• **READING PASSAGE**
•••

Once build, check the JAR file and look for the following lines:

$ unzip -p target/mycomponent-1.0.0-SNAPSHOT.jar TALEND-INF/dependencies.txt

The following files have been resolved:
   org.talend.sdk.component:component-api:jar:1.0.0-SNAPSHOT:provided
   org.apache.geronimo.specs:geronimo-annotation_1.3_spec:jar:1.0:provided
   org.superbiz:awesome-project:jar:1.2.3:compile
   junit:junit:jar:4.12:test
   org.hamcrest:hamcrest-core:jar:1.3:test

What is important to see is the scope related to the artifacts:

  • The APIs (component-api and geronimo-annotation_1.3_spec) are provided because you can consider them to be there when executing (they come with the framework).

  • Your specific dependencies (awesome-project in the example above) are marked as compile: they are included as needed dependencies by the framework (note that using runtime works too).

  • the other dependencies are ignored. For example, test dependencies.

Packaging an application

Even if a flat classpath deployment is possible, it is not recommended because it would then reduce the capabilities of the components.

Dependencies

The way the framework resolves dependencies is based on a local Maven repository layout. As a quick reminder, it looks like:

.
├── groupId1
│   └── artifactId1
│       ├── version1
│       │   └── artifactId1-version1.jar
│       └── version2
│           └── artifactId1-version2.jar
└── groupId2
    └── artifactId2
        └── version1
            └── artifactId2-version1.jar

This is all the layout the framework uses. The logic converts t-uple {groupId, artifactId, version, type (jar)} to the path in the repository.

Talend Component Kit runtime has two ways to find an artifact:

  • From the file system based on a configured Maven 2 repository.

  • From a fat JAR (uber JAR) with a nested Maven repository under MAVEN-INF/repository.

The first option uses either ${user.home}/.m2/repository (default) or a specific path configured when creating a ComponentManager. The nested repository option needs some configuration during the packaging to ensure the repository is correctly created.

Creating a nested Maven repository with maven-shade-plugin

To create the nested MAVEN-INF/repository repository, you can use the nested-maven-repository extension:

<plugin>
  <groupId>org.apache.maven.plugins</groupId>
  <artifactId>maven-shade-plugin</artifactId>
  <version>3.2.1</version>
  <executions>
    <execution>
      <phase>package</phase>
      <goals>
        <goal>shade</goal>
      </goals>
      <configuration>
        <transformers>
          <transformer implementation="org.talend.sdk.component.container.maven.shade.ContainerDependenciesTransformer">
            <session>${session}</session>
          </transformer>
        </transformers>
      </configuration>
    </execution>
  </executions>
  <dependencies>
    <dependency>
      <groupId>org.talend.sdk.component</groupId>
      <artifactId>nested-maven-repository</artifactId>
      <version>${the.plugin.version}</version>
    </dependency>
  </dependencies>
</plugin>

Listing needed plugins

Plugins are usually programmatically registered. If you want to make some of them automatically available, you need to generate a TALEND-INF/plugins.properties file that maps a plugin name to coordinates found with the Maven mechanism described above.

•••

• **MATERIAL FOR THIS EXERCISE**

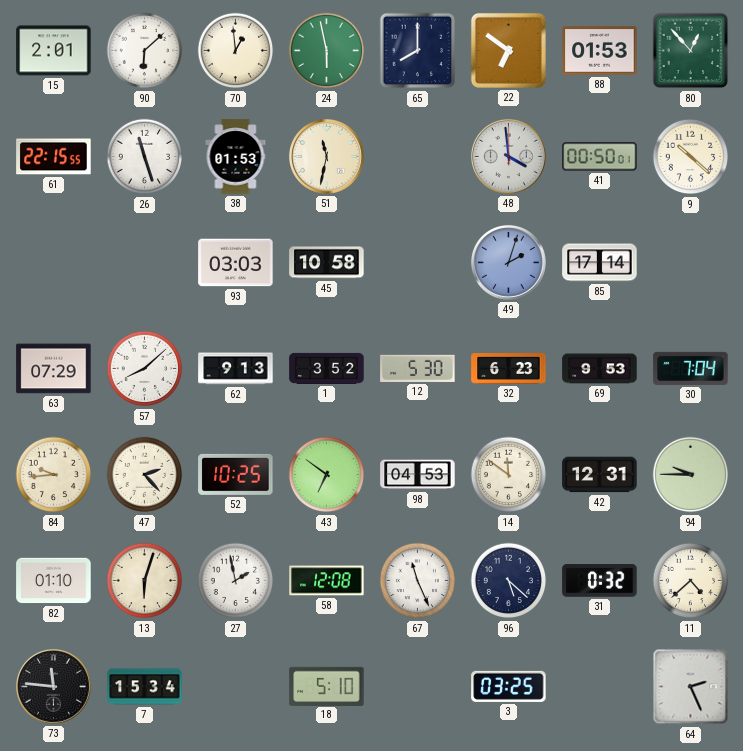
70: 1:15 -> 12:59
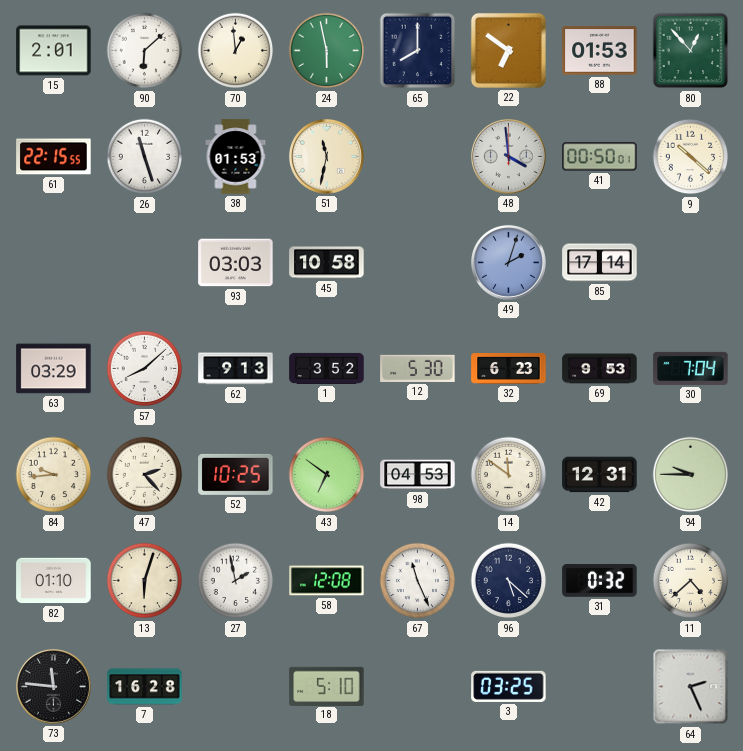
63: 07:29 -> 03:29
7: 15:34 -> 16:28
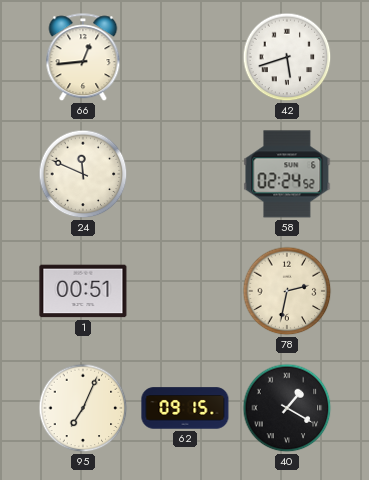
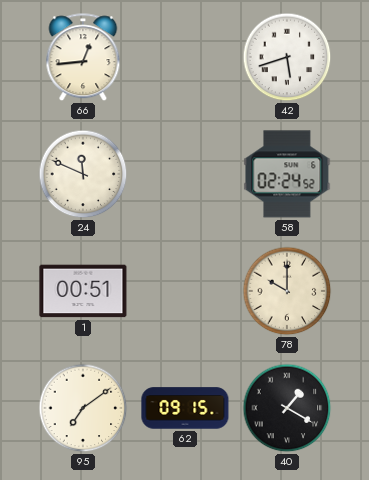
78: 2:32 -> 10:00
95: 7:04 -> 7:09
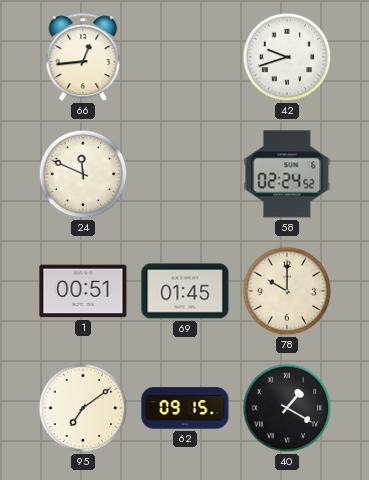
42: 5:42 -> 9:42
69: none -> 01:45
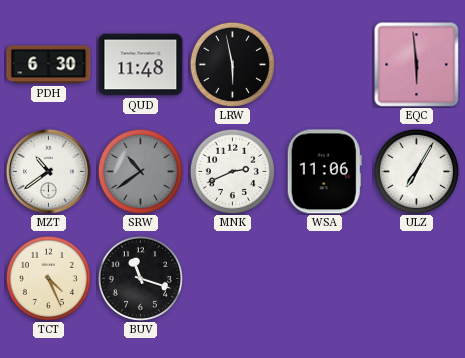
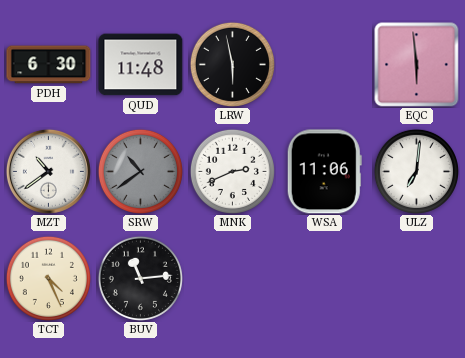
ULZ: 7:05 -> 7:01
BUV: 11:18 -> 11:14
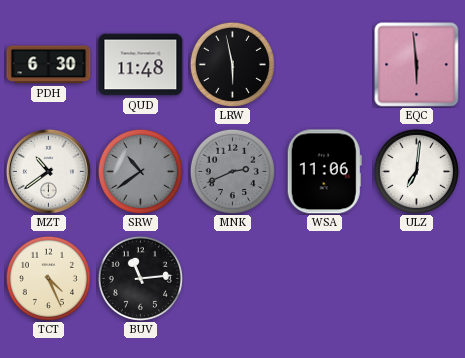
MNK dial: white -> grey
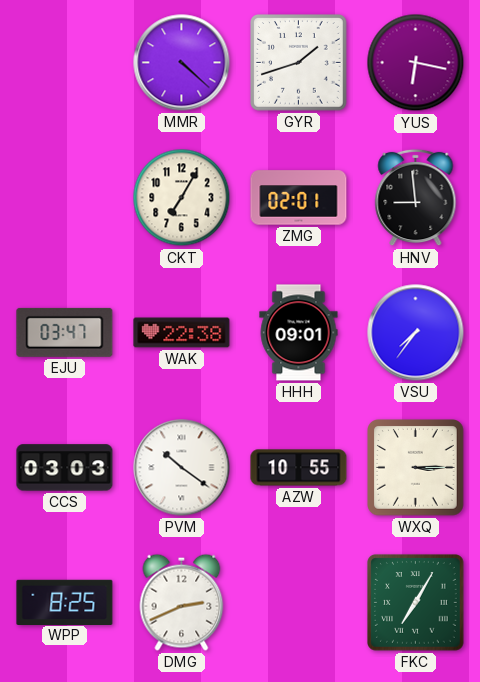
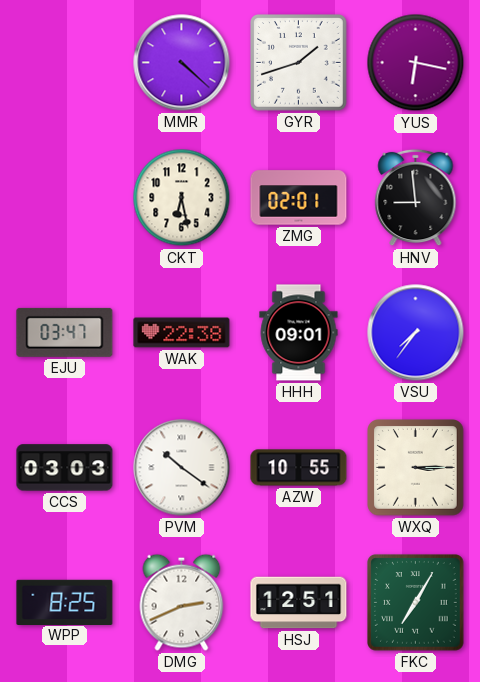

•••

• **GIVEN INSTRUCTION 1**
In the Talend Component Kit text, under what path does a fat JAR hold its nested Maven repository?
• **GIVEN INSTRUCTION 2**
Write out every line of the clock records without changing it, but leave out the lines that stand for pictures.

• **EXERCISE RESULT 1**
MAVEN-INF/repository

• **EXERCISE RESULT 2**
70: 1:15 -> 12:59
63: 07:29 -> 03:29
7: 15:34 -> 16:28
78: 2:32 -> 10:00
95: 7:04 -> 7:09
42: 5:42 -> 9:42
69: none -> 01:45
ULZ: 7:05 -> 7:01
BUV: 11:18 -> 11:14
MNK dial: white -> grey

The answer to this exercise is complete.